Error "online storage migration not possible if snapshot exists" on zfspool (bug in QemuMigrate.pm?)

Jonathan Hankins

Active Member
Mar 17, 2018
10
4
43
47
Live migration with snapshots should be possible for zfspool storage, but I am getting the error "online storage migration not possible if snapshot exists".

The block at line 520 in QemuMigrate.pm is never reached because of the die statement at line 519. If I comment out line 519 and restart, live migration works correctly. EDIT: Loses snapshots, see reply in thread.

qemu-server 7.1-4

513 if (defined($snaprefs)) { 514 $local_volumes->{$volid}->{snapshots} = 1; 515 516 # we cannot migrate shapshots on local storage 517 # exceptions: 'zfspool' or 'qcow2' files (on directory storage) 518 519 die "online storage migration not possible if snapshot exists\n" if $self->{running}; 520 if (!($scfg->{type} eq 'zfspool' 521 || ($scfg->{type} eq 'btrfs' && $local_volumes->{$volid}->{format} eq 'raw') 522 || $local_volumes->{$volid}->{format} eq 'qcow2' 523 )) { 524 die "non-migratable snapshot exists\n"; 525 } 526 } 527
 
Last edited:
Hi,
you will lose your snapshots like that! Since the VM is currently using the disk, we cannot use zfs send/recv to migrate the disk together with the snapshots. We need to use QEMU's drive mirror to keep the VM's view of the disk consistent, but the drive mirror doesn't know anything about the snapshots.
 
we could extend this to work as long as the disks are/the VM is replicated, but that requires some additional logic to verify that everything is setup as expected, and that logic isn't there yet.
 
Right, this is actually the enhancement request in bug 2792, which I haven't come around to yet.
 
Got it - thank you. I edited my original post based on your warning. Also followed the ticket you mentioned on bugzilla.
 
Hello,
could you please look at this enhancement again - we would really, really need this functionality.
We just dumped our central Ceph storage (not proxmox Ceph) because of performance and stability issues and switched back to DAS (direct attached storage) - NVMe SSDs and ZFS. With NVMe SSDs at 100Euro/TB a central networked storage does not really make sense anymore.
BUT now we are unable to live migrate replicated VMs with snapshots - a severe limitation for us.
As far as I understand - the underlying ZFS send/recv should be able to replicate the snapshots also - it could be a problem with the structure of the existing code.

Listing:
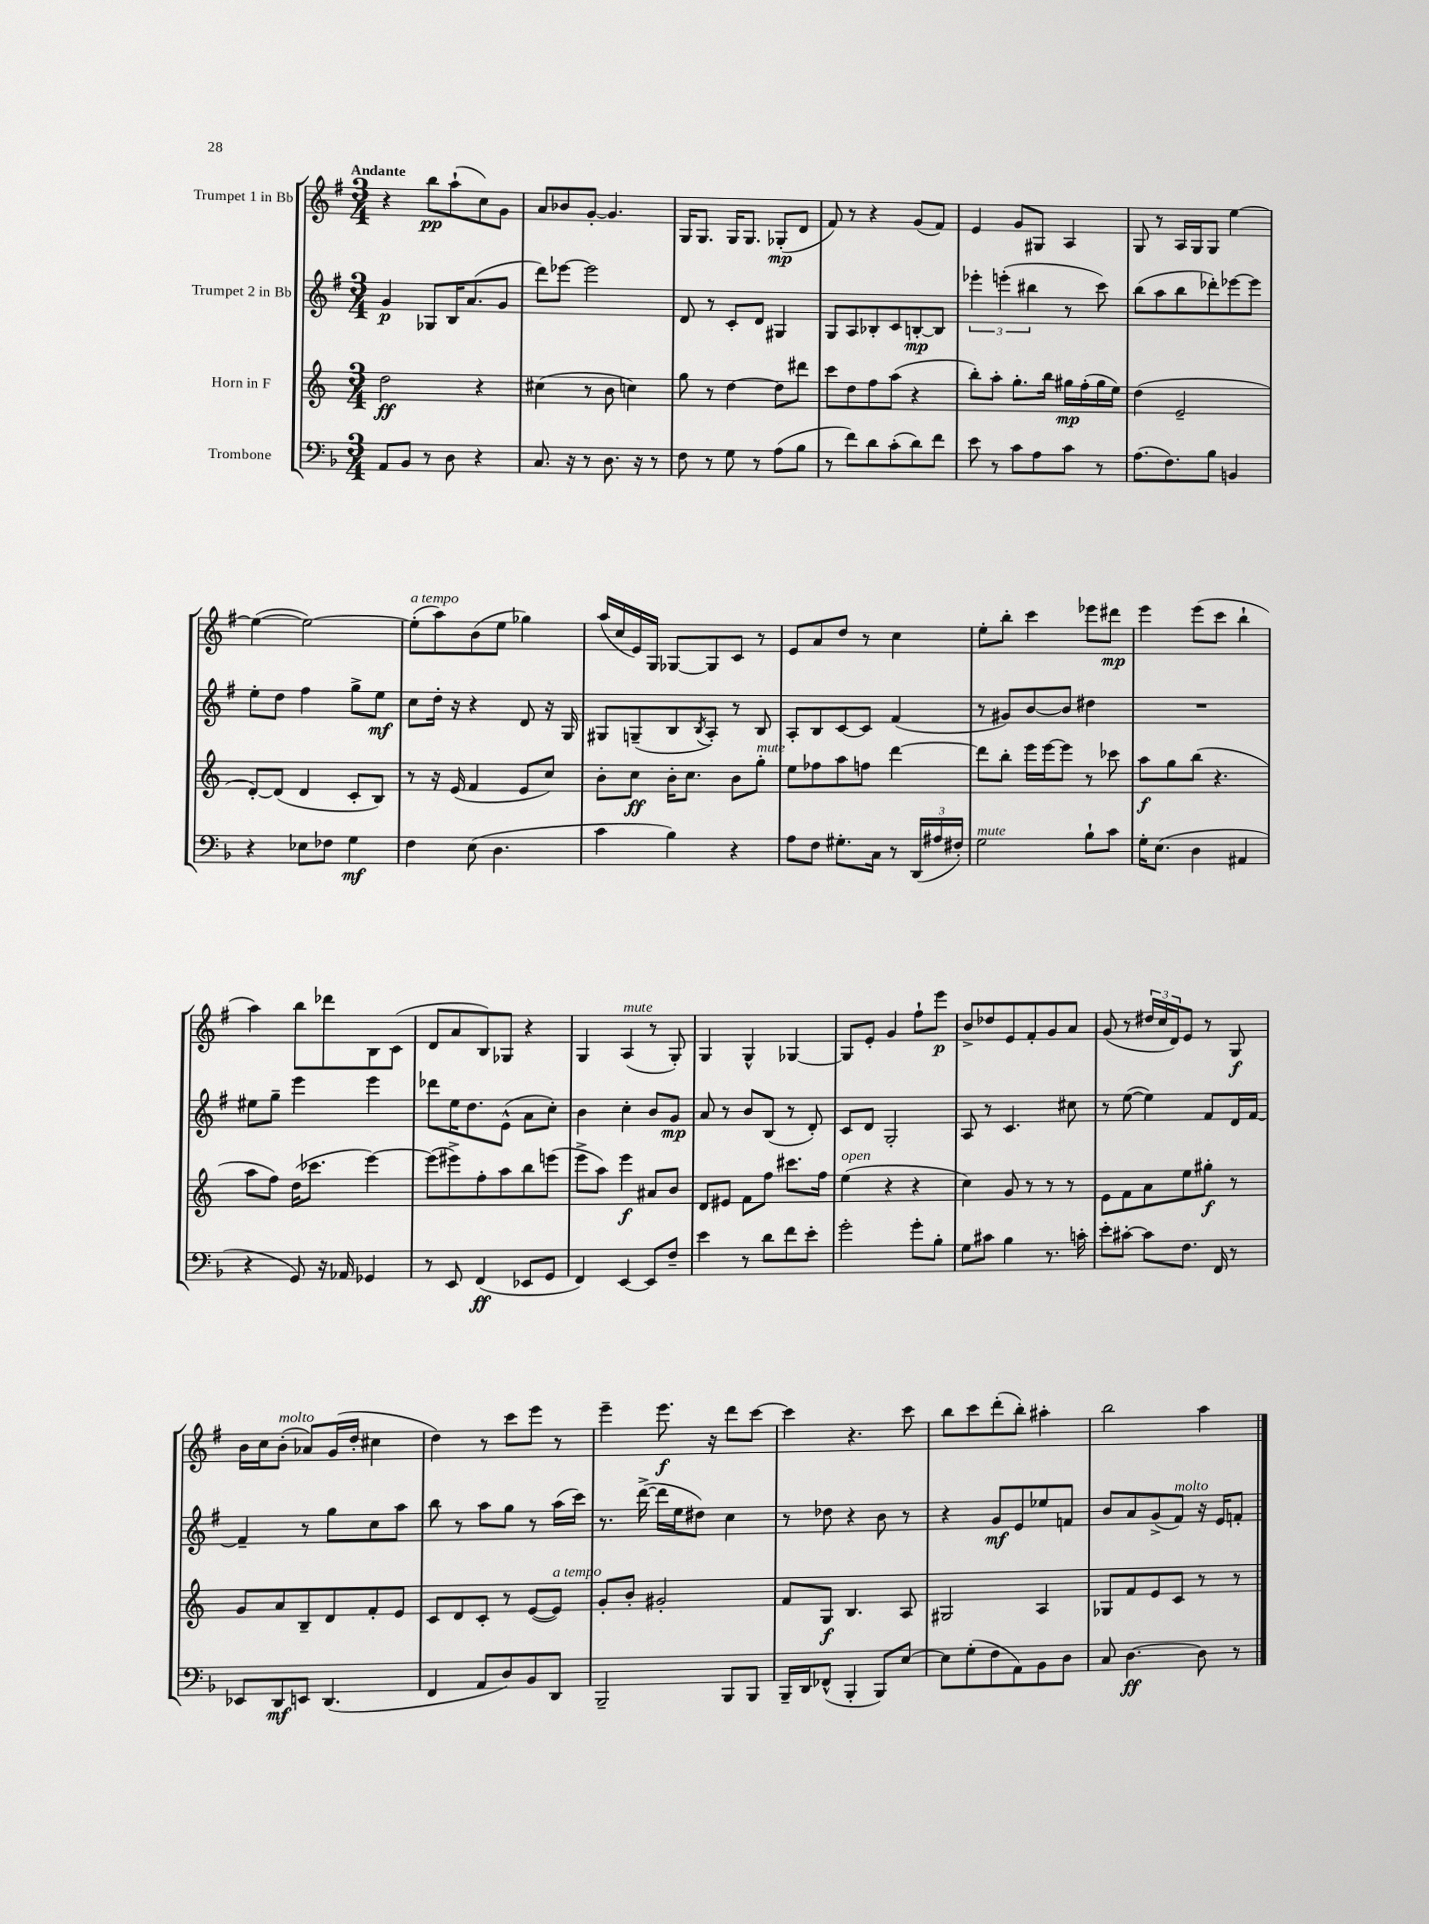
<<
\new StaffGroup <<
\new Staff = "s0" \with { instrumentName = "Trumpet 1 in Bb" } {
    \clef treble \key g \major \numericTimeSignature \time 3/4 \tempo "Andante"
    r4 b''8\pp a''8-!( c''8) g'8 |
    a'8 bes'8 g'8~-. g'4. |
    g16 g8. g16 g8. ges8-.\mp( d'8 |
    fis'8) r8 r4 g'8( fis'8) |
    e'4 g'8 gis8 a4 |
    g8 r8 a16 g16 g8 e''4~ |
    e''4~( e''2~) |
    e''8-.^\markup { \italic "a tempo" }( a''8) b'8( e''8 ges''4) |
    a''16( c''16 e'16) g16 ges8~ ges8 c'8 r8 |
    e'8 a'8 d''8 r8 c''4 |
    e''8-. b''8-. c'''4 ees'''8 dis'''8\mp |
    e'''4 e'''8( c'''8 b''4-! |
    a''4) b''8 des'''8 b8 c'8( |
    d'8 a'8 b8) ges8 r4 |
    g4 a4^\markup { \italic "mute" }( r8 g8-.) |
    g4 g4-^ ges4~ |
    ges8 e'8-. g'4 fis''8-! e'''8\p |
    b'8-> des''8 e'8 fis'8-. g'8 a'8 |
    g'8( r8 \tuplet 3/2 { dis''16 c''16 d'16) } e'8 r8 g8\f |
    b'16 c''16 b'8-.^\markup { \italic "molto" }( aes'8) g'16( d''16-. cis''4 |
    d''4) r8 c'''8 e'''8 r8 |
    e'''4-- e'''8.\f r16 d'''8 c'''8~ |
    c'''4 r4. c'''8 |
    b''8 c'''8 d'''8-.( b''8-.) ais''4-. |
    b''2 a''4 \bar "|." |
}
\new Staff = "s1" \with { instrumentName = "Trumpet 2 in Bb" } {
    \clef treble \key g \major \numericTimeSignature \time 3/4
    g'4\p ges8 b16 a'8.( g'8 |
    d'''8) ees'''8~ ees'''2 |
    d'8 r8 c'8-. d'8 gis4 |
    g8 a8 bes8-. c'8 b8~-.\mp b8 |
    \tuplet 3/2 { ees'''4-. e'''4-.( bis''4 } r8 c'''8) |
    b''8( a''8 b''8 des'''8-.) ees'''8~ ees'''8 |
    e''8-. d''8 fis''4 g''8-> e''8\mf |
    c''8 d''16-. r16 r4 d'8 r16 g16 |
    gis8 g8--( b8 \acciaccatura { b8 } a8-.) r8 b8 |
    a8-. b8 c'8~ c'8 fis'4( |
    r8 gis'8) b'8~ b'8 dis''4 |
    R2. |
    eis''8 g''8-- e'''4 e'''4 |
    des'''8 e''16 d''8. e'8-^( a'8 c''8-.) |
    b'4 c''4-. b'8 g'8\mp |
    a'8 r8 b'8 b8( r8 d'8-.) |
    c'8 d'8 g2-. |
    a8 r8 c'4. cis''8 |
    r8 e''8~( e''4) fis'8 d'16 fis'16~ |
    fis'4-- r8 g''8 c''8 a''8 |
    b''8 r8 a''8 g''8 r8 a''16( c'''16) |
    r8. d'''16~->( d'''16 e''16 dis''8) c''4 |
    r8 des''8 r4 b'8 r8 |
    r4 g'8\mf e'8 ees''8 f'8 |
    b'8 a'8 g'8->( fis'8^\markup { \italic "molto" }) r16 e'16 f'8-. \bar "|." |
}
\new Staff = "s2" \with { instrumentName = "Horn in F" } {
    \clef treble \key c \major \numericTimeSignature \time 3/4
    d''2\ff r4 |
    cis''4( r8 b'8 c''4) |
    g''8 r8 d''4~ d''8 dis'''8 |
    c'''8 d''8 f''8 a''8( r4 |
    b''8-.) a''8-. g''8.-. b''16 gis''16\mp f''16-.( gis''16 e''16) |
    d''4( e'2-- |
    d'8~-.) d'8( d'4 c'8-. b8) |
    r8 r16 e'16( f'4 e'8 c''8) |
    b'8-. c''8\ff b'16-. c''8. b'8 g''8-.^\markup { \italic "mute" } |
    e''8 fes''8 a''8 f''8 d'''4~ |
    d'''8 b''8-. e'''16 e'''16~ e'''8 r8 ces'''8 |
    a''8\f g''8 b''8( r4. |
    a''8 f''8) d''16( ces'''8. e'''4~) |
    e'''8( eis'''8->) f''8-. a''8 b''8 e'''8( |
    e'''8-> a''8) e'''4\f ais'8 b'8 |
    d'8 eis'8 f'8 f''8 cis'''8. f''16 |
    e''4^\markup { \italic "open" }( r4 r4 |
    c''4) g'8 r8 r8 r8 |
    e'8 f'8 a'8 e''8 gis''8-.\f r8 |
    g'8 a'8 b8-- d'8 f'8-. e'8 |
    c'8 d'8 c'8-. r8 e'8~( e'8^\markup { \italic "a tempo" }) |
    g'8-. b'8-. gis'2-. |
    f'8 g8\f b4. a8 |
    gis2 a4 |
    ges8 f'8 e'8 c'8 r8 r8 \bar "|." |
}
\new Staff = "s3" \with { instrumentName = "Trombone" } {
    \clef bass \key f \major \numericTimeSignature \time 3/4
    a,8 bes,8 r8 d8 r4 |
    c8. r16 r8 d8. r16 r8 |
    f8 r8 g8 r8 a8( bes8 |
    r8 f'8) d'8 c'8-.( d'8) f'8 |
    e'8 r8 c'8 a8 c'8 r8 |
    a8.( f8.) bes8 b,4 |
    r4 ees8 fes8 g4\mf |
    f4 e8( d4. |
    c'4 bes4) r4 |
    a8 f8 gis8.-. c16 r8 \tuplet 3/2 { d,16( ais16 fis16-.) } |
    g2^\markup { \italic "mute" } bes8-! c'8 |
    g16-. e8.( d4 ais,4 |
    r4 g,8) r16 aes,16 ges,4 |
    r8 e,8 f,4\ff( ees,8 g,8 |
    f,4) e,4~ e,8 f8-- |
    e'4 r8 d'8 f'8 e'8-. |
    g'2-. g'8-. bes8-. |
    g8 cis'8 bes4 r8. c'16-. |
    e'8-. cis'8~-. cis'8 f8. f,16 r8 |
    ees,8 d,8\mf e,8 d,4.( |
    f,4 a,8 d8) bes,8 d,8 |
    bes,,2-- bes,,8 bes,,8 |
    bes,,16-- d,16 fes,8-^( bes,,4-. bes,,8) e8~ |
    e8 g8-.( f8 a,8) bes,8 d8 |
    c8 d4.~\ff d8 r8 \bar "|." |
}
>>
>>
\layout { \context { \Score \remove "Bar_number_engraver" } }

--

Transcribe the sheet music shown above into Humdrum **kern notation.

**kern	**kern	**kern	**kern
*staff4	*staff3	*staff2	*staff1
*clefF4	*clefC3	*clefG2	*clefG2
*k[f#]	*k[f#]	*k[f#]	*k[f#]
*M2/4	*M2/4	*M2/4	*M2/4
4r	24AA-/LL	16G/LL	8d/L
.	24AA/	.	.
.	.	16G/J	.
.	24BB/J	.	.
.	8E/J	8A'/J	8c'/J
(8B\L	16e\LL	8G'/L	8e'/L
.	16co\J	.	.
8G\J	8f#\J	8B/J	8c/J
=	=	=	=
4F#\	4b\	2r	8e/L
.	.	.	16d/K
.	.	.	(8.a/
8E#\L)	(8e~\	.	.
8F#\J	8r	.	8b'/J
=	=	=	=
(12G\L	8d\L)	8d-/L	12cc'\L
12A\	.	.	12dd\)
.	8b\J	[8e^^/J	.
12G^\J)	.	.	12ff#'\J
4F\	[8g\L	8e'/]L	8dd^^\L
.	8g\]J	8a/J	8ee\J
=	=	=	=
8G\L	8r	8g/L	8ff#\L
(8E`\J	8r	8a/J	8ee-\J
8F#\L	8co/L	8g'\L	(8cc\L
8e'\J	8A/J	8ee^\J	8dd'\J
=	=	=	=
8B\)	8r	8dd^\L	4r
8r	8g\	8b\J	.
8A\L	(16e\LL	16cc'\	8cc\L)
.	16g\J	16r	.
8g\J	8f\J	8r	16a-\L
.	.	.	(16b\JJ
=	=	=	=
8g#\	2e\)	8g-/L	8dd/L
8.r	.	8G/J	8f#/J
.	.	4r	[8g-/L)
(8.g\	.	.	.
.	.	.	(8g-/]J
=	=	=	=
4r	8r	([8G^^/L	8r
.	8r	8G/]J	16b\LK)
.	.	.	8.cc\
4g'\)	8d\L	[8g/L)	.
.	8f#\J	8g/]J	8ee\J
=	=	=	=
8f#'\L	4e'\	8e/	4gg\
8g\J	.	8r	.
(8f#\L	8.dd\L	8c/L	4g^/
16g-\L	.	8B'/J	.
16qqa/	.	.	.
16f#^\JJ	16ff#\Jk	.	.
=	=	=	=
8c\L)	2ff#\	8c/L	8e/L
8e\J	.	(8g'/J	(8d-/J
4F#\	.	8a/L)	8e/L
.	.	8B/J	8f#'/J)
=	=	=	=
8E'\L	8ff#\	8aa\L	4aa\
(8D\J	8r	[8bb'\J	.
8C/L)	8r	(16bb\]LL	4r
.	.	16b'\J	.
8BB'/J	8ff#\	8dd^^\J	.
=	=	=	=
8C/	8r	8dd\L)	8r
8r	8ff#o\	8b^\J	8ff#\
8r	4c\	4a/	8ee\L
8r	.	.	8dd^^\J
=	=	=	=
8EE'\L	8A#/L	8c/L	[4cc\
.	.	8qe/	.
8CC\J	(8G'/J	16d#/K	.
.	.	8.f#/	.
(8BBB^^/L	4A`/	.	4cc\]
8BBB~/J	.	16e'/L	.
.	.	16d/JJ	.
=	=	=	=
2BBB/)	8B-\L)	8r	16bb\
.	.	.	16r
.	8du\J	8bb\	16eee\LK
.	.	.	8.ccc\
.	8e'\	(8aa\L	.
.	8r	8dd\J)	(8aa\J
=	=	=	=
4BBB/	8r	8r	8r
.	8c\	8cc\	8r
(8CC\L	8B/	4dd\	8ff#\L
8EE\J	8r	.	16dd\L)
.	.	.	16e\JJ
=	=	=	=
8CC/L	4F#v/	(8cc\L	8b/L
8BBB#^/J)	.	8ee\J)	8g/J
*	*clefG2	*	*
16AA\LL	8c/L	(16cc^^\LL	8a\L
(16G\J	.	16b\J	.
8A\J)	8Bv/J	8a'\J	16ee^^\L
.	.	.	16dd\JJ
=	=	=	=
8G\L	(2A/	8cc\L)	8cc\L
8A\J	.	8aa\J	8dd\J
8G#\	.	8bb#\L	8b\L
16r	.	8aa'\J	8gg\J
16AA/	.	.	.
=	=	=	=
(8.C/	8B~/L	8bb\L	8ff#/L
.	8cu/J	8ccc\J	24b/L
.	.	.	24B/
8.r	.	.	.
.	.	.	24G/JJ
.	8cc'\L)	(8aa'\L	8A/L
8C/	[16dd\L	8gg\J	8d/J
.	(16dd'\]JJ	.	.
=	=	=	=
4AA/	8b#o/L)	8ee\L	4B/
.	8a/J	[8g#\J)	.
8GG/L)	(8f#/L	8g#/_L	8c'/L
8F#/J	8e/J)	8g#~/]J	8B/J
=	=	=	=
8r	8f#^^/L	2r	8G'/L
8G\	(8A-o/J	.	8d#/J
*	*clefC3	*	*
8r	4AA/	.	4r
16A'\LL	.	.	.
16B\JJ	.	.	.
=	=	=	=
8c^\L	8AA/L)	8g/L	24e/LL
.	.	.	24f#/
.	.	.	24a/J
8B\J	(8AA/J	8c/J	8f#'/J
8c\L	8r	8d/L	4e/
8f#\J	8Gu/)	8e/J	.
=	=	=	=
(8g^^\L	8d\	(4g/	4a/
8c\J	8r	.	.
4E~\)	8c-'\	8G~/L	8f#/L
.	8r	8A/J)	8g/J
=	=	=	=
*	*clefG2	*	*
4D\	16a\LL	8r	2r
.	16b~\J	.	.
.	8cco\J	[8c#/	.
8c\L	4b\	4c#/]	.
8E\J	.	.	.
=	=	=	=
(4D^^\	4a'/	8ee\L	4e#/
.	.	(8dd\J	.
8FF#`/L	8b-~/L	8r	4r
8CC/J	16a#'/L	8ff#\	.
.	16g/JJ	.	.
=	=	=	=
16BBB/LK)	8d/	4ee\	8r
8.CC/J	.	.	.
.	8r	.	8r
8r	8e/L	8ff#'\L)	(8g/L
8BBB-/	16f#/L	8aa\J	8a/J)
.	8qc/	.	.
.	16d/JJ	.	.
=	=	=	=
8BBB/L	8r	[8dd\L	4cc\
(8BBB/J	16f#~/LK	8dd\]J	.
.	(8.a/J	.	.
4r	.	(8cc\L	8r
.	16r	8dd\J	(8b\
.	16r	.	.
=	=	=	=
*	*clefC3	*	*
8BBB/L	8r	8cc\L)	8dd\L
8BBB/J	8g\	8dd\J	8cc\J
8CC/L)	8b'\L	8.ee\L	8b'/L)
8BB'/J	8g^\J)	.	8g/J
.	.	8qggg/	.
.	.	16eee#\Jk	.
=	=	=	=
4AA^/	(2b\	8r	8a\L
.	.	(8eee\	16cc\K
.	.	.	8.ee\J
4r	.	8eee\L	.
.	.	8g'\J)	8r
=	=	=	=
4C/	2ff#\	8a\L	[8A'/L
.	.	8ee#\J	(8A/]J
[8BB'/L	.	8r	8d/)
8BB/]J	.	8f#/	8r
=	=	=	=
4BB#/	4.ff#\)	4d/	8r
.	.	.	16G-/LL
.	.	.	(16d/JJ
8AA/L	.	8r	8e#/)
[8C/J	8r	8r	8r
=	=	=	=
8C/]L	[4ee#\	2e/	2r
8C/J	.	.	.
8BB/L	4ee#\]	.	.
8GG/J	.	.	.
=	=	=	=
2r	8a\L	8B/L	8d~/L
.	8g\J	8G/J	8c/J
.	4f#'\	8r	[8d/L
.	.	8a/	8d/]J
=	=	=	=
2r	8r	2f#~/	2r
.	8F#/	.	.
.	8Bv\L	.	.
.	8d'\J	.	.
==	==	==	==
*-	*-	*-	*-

---

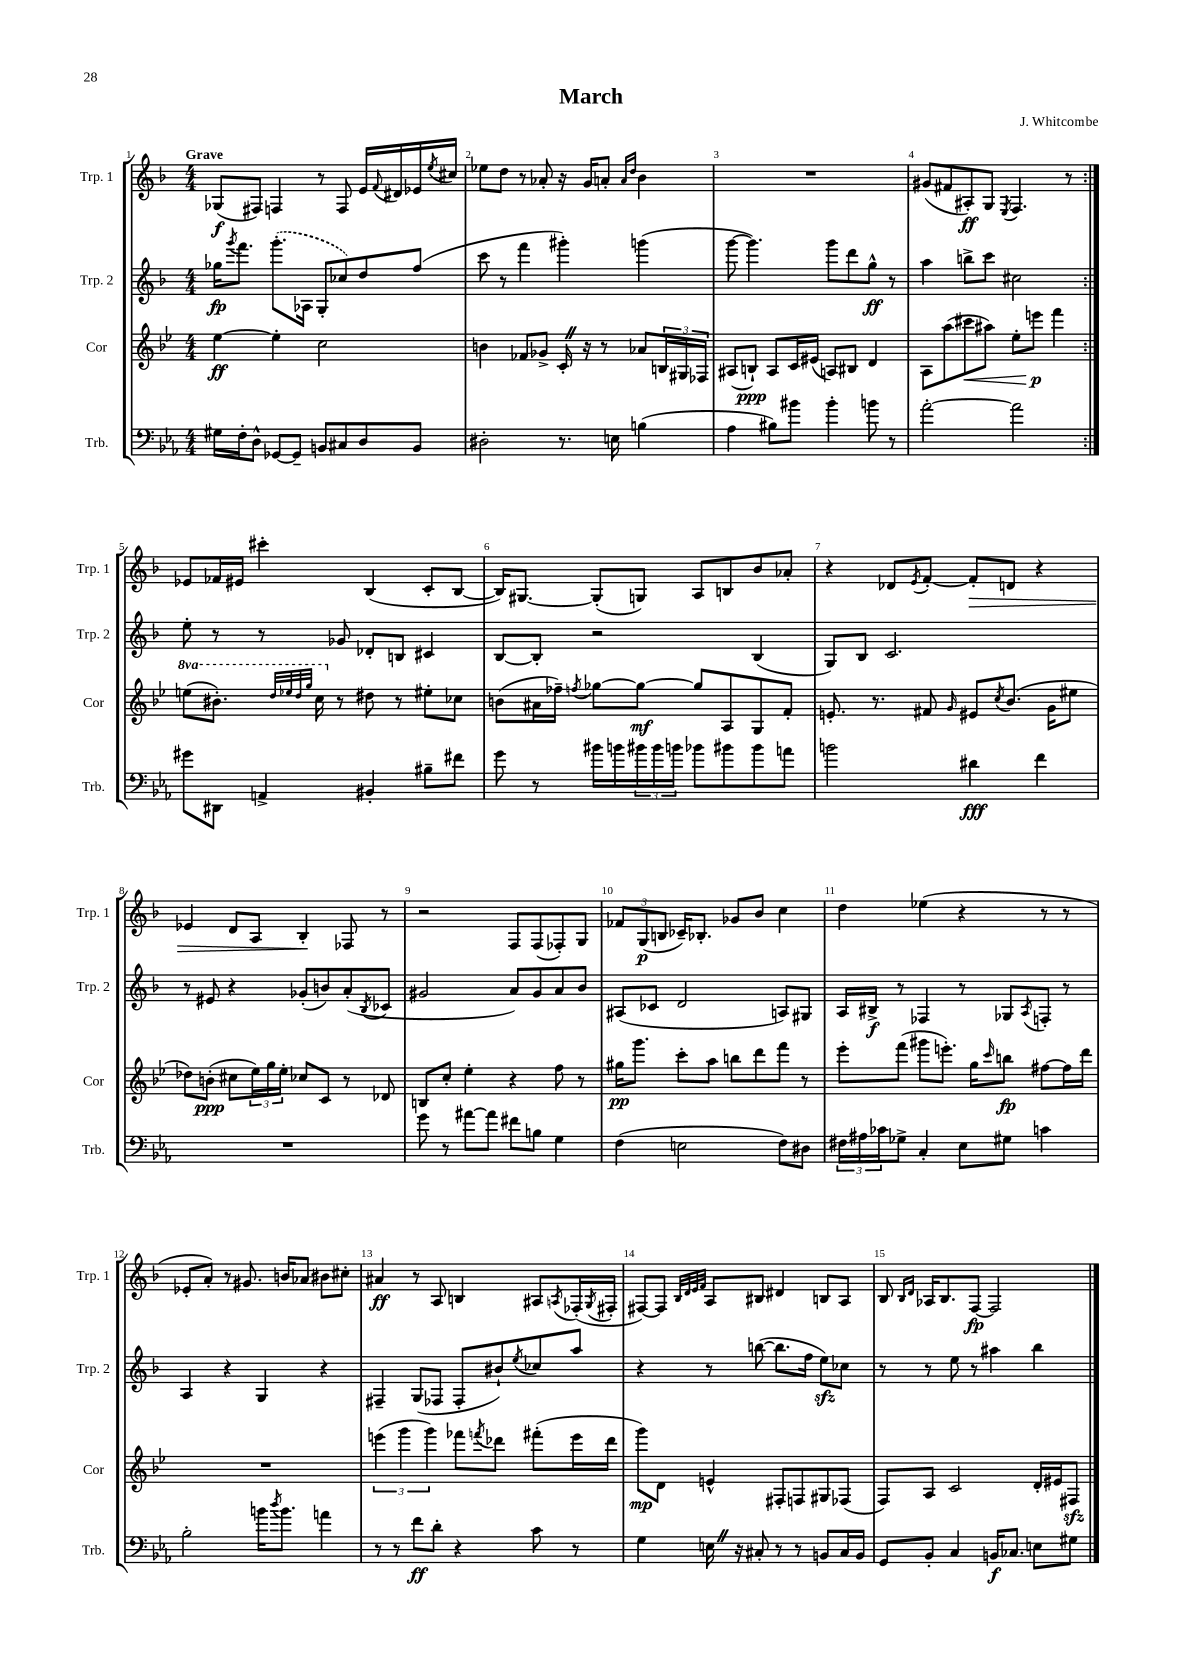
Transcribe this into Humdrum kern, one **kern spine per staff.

Directions: Transcribe the forum thread about ZFS live migration above, from "Right, this is" through "limitation for us.".

Complete answer:
Right, this is actually the enhancement request in bug 2792, which I haven't come around to yet.
 
Got it - thank you. I edited my original post based on your warning. Also followed the ticket you mentioned on bugzilla.
 
Hello,
could you please look at this enhancement again - we would really, really need this functionality.
We just dumped our central Ceph storage (not proxmox Ceph) because of performance and stability issues and switched back to DAS (direct attached storage) - NVMe SSDs and ZFS. With NVMe SSDs at 100Euro/TB a central networked storage does not really make sense anymore.
BUT now we are unable to live migrate replicated VMs with snapshots - a severe limitation for us.